- The number of women investing surged amid the COVID-19 pandemic, the Washington Post reported.
- One woman started investing after overhearing a conversation about Wall Street Bets, the Post said.
- Another began her portfolio in the hopes of avoiding the financial struggles her family faced in the 2008 crisis.
Women investors flooded the stock market amid the COVID-19 pandemic, as some were inspired by meme-stock mania and others were prompted by scars from the last recession.
Twenty-seven-year-old Sabrina Scull told the Washington Post that she overheard two men in Central Park talking about Reddit’s Wall Street Bets and the GameStop frenzy that captured the market’s attention at the beginning of this year.

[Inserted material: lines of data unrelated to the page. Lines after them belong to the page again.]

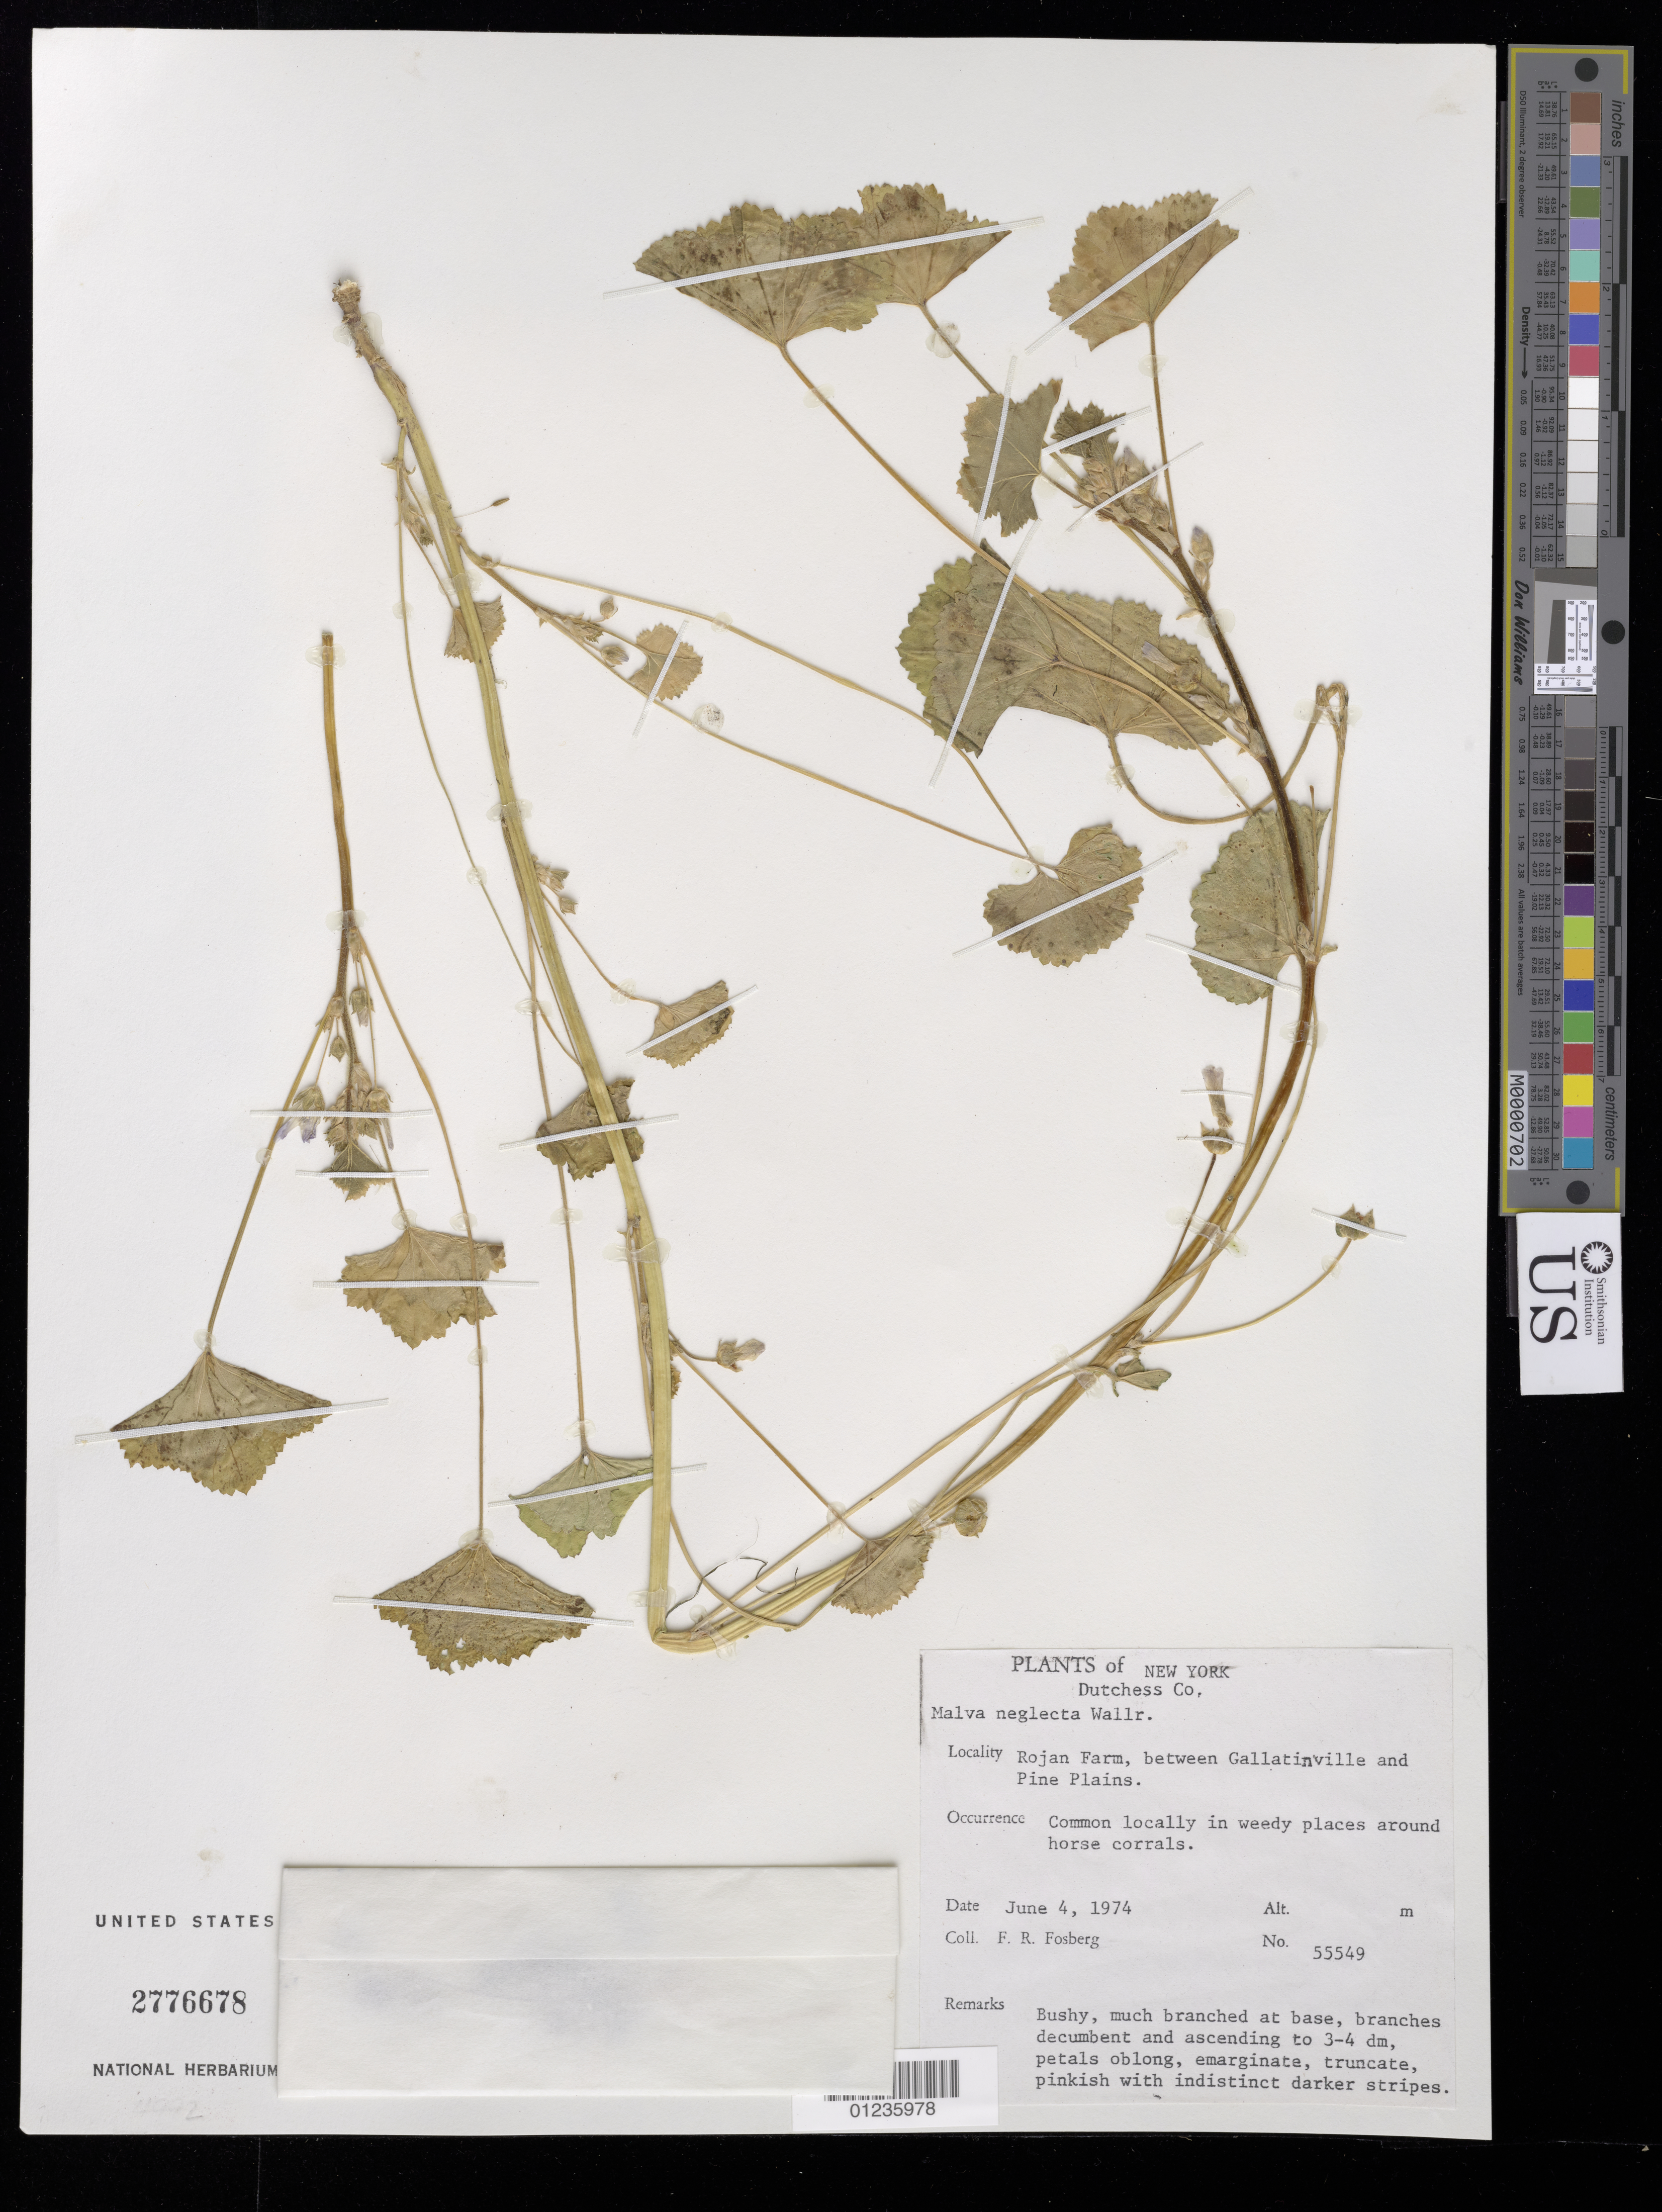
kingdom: Plantae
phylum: Tracheophyta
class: Magnoliopsida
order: Malvales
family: Malvaceae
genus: Malva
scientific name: Malva neglecta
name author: Wallr.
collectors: F. R. Fosberg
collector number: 55549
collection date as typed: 4 Jun 1974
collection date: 1974-06-04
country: United States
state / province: New York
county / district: Dutchess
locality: Rojan Farm, between Gallatinville and Pine Plains.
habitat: Weedy places around horse corrals. Bushy.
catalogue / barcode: US 2776678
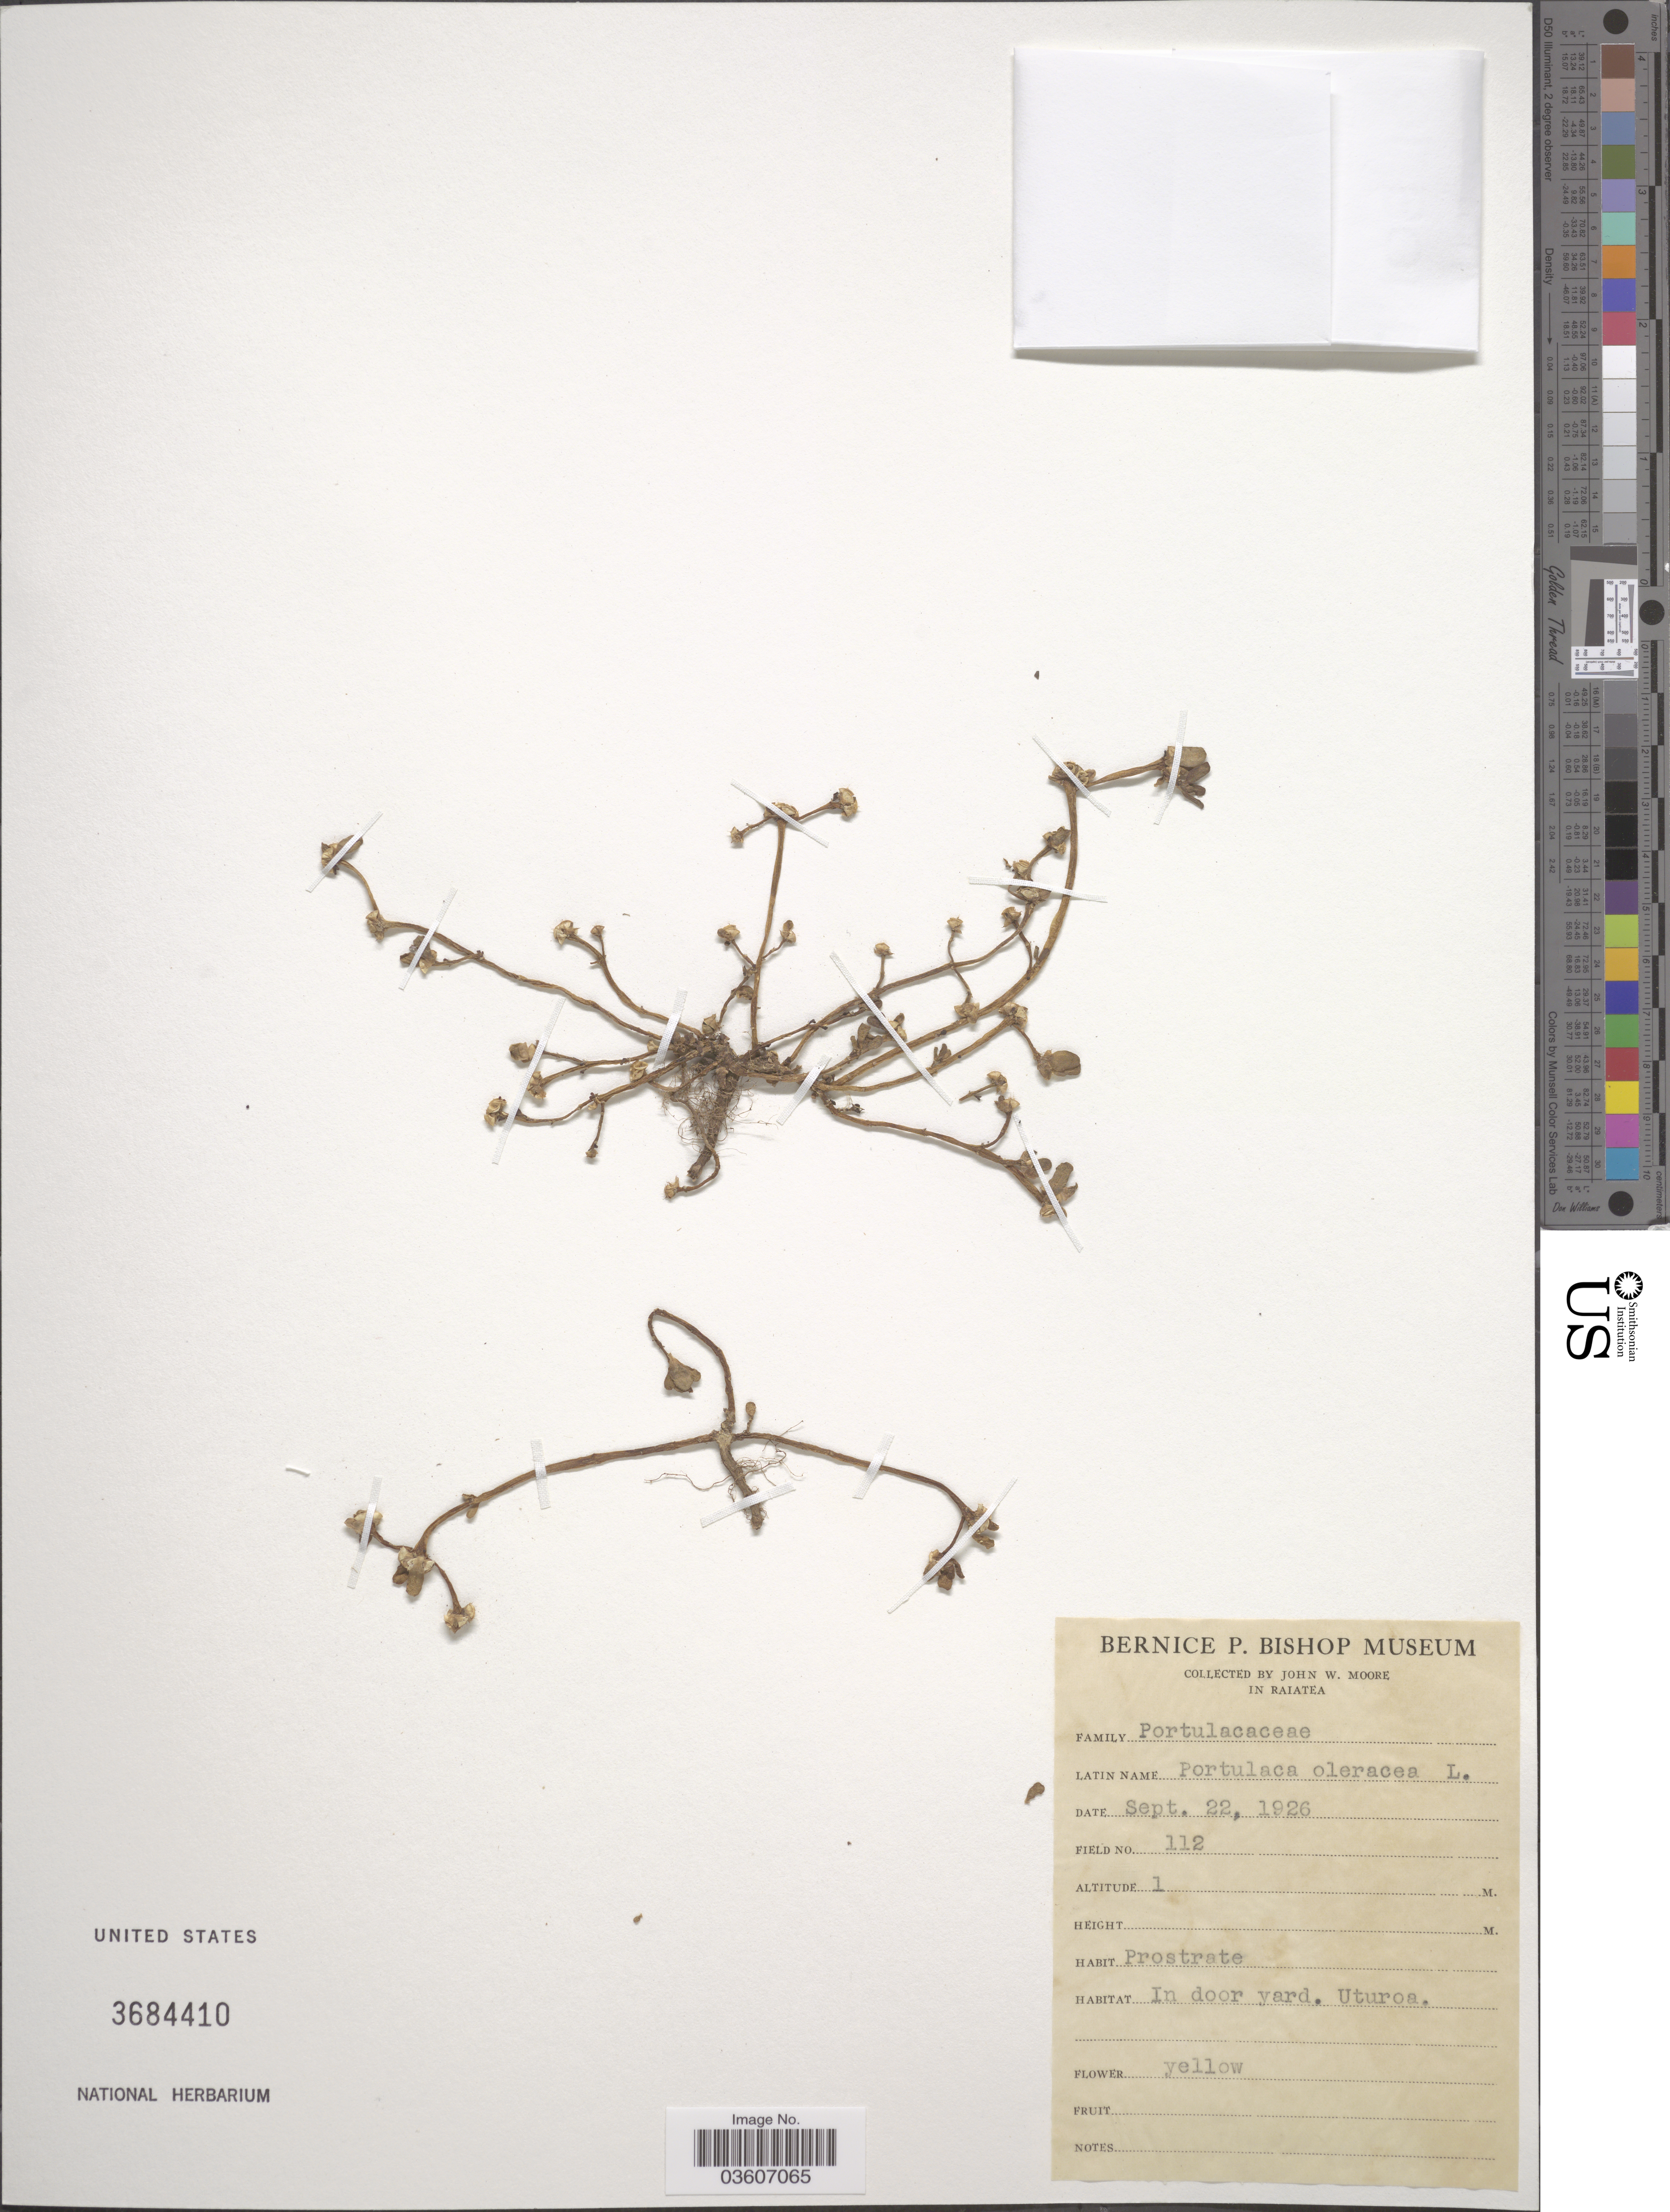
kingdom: Plantae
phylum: Tracheophyta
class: Magnoliopsida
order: Caryophyllales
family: Portulacaceae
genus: Portulaca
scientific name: Portulaca oleracea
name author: L.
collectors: J. Moore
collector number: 112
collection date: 1926-09-22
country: French Polynesia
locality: Raiatea. Uturoa.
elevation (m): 1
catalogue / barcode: US 3684410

She went home and researched what was happening, according to the Post’s article titled, “These millennial women hadn’t invested before. The pandemic was ‘a wake-up call.’“
Scull opened a Robinhood account and invested $1,000 in mainly green and solar companies – instead of meme companies – according to the Post. Since then, her investments increased by 7%. Scull, an assistant editor at Ecological Society of America, did not immediately respond to a LinkedIn message from Insider.
The number of women on Robinhood quadrupled in February this year alone, to make up about a third of the customer base, Bloomberg reported at the time. In general, the mania around meme stocks awakened a new generation of investors, Insider wrote previously.
As investors flocked to the stock market during the COVID-19 pandemic, Fidelity Investments found that the number of female customers jumped 9% in 2020, outpacing new male customers, which rose 7%, Quartz reported.
Another woman, 25-year-old Juli Adhikari, told the Post she googled “how to invest” in April 2020 and opened an account with Ellevest, an investment platform targeted to women investors.
Amid the 2008 recession, Adhikari said she had “definitely felt” the impacts of the crisis and had to move homes. Twelve years later an adult during the pandemic, she wanted to change her financial situation, the Post wrote.
In a message to Insider, Adhikari, a policy and advocacy coordinator for the Women’s Initiative at American Progress, said she was extremely cautious and unsure in the beginning of her investment journey.
But, she told Insider, “My confidence has only compounded over time as I gain first hand exposure and experience in this world.”
A recent report from Fidelity Investments, found that more women are joining the stock market, and they’re even outdoing men. In the last decade, “women not only realized positive returns on their investments, but also outperformed their male counterparts by 40 basis points,” the report said.